Risk & Compliance

Panasonic Fined $280M Over Airline Scheme

The company's avionics unit allegedly provided a lucrative consulting job to an official of a government airline with which it was doing business.
Matthew HellerApril 30, 2018

Japan’s Panasonic Corp. has agreed to pay $280 million in criminal and regulatory penalties to settle charges that it engaged in a bribery scheme to secure business from a government-owned airline for in-flight entertainment systems.

The U.S. Securities and Exchange Commission said the scheme involved offering a lucrative consulting position with Panasonic’s avionics unit to a government official at the airline while Panasonic Avionics Corp. (PAC) was negotiating two agreements valued at more than $700 million with the airline.

As a consultant, the official provided “little to no services” but was paid more than $875,000 between April 2008 and January 2014, using an unrelated third-party vendor to conceal the payments, the SEC said in an administrative order.

Panasonic will pay about $143 million in disgorgement and pre-judgment interest to settle the SEC charges and an additional $137 million to resolve a related criminal probe by the Department of Justice.

“Investors rightfully expect that the companies they invest in will not engage in bribery or fraud,” Antonia Chion, associate director of the SEC’s Enforcement Division, said in a news release. “Issuers must implement effective controls for the selection and engagement of consultants and agents to ensure compliance with anti-bribery statutes.”

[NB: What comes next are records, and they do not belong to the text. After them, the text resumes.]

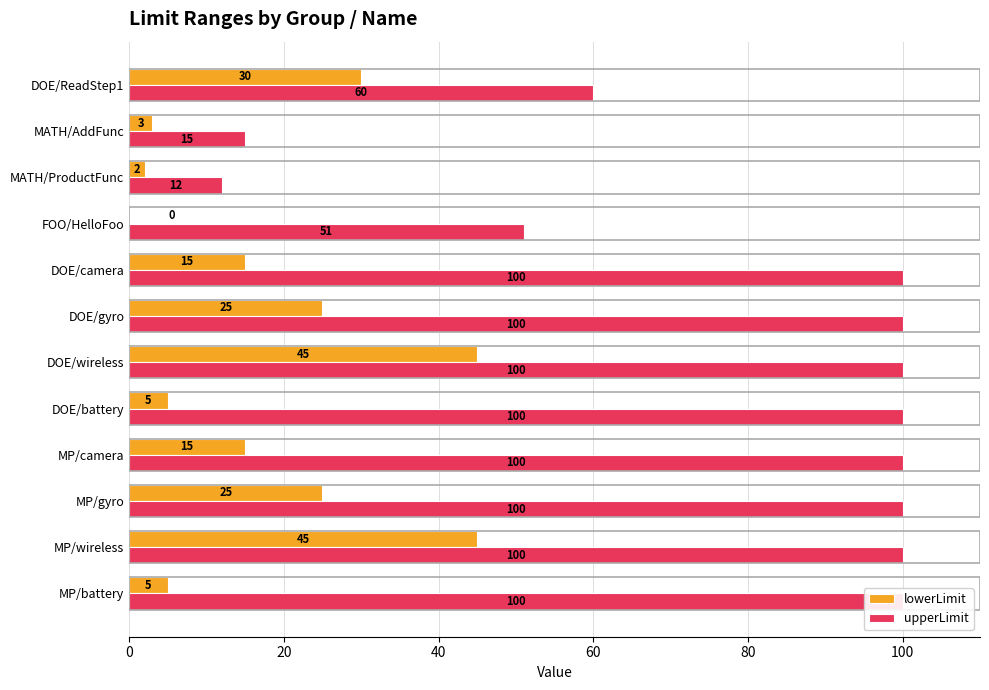

At how many categories does at least one series exceed 90?

8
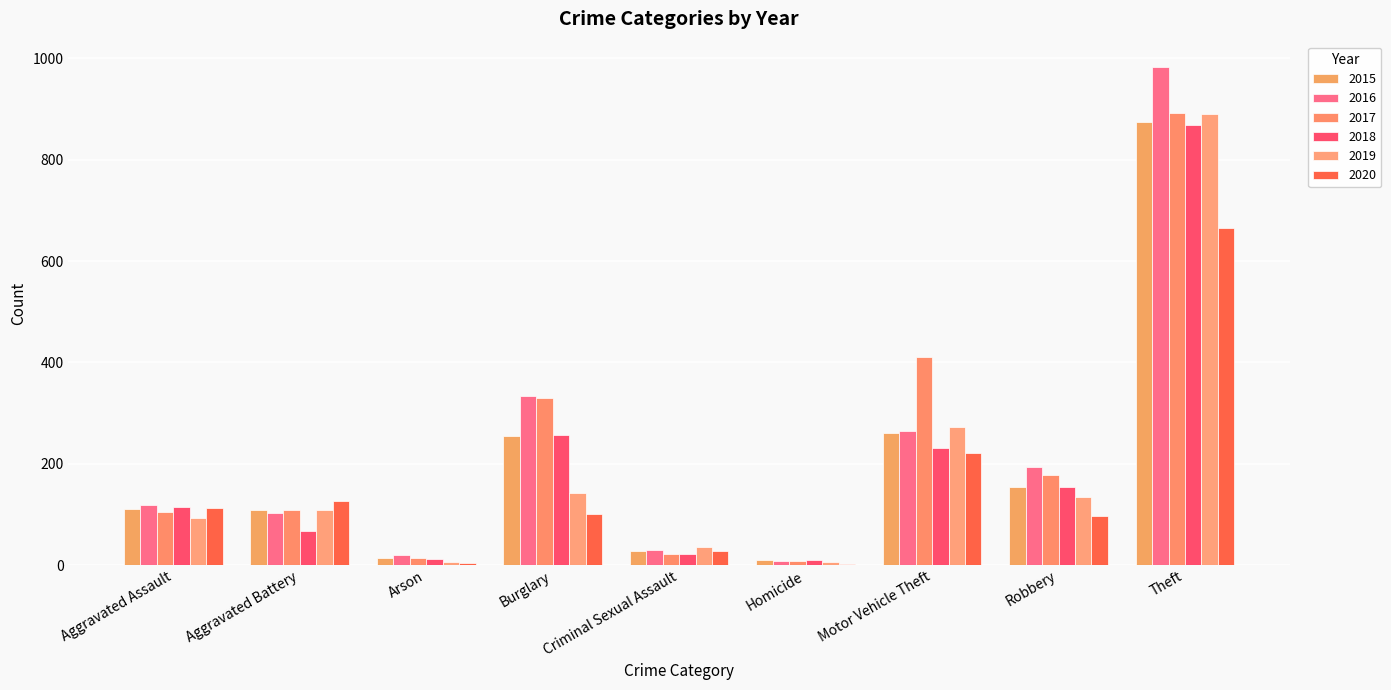

Which category has the highest value across all series?

Theft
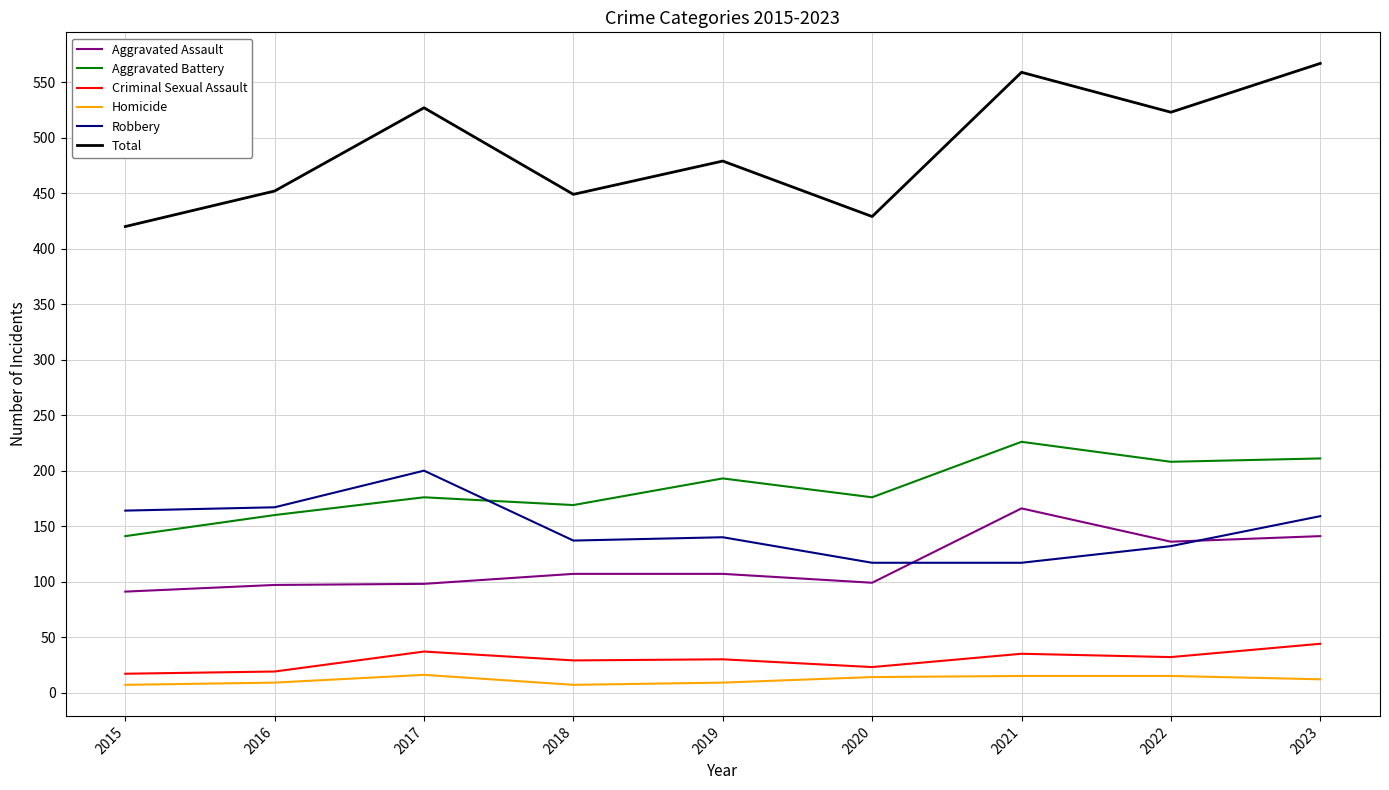

True or false: Aggravated Assault and Total cross at least once.

False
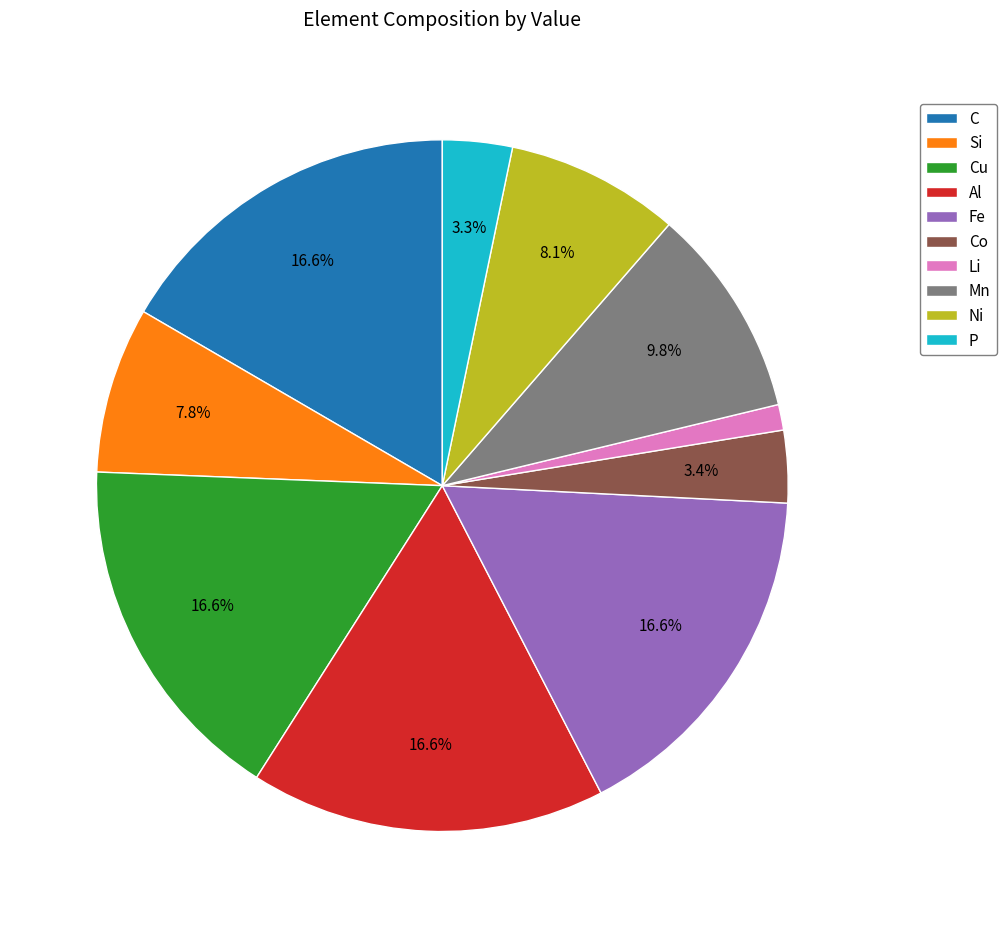

Does any single category account for the majority?

No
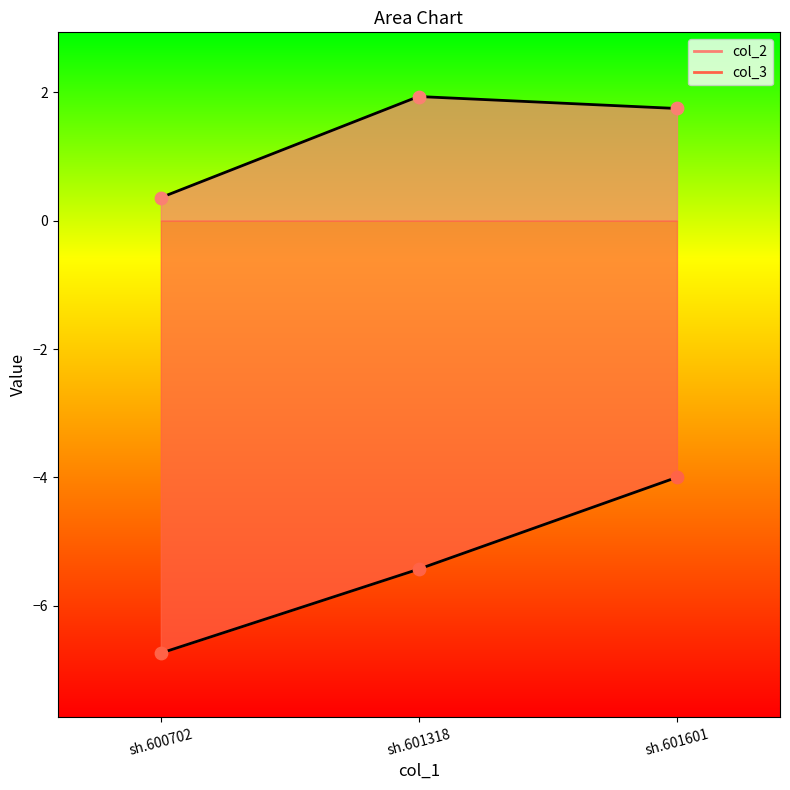

What are all the series names shown in the legend?

col_2, col_3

According to the SEC, PAC in 2004 negotiated a ten-year supply agreement with the unidentified airline that ultimately grossed well over $1 billion. In 2006, a sales rep who had an office in Dubai and reportedly directly to PAC executives allegedly began negotiating two deals worth a total of $713 million with the airline official to supply additional products.

During the negotiations, the airline official allegedly “solicited the sales rep for personal benefits” and while seeking those payments, “provided valuable information to help PAC gain an improper advantage in obtaining and retaining business” from the airline.

In September 2007, the commission said, the official was offered the consultant position for $200,000 per year plus travel expenses. According to the Justice Department, PAC earned over $92 million in profits from portions of the contract over which the consultant had some involvement or influence while employed with the airline.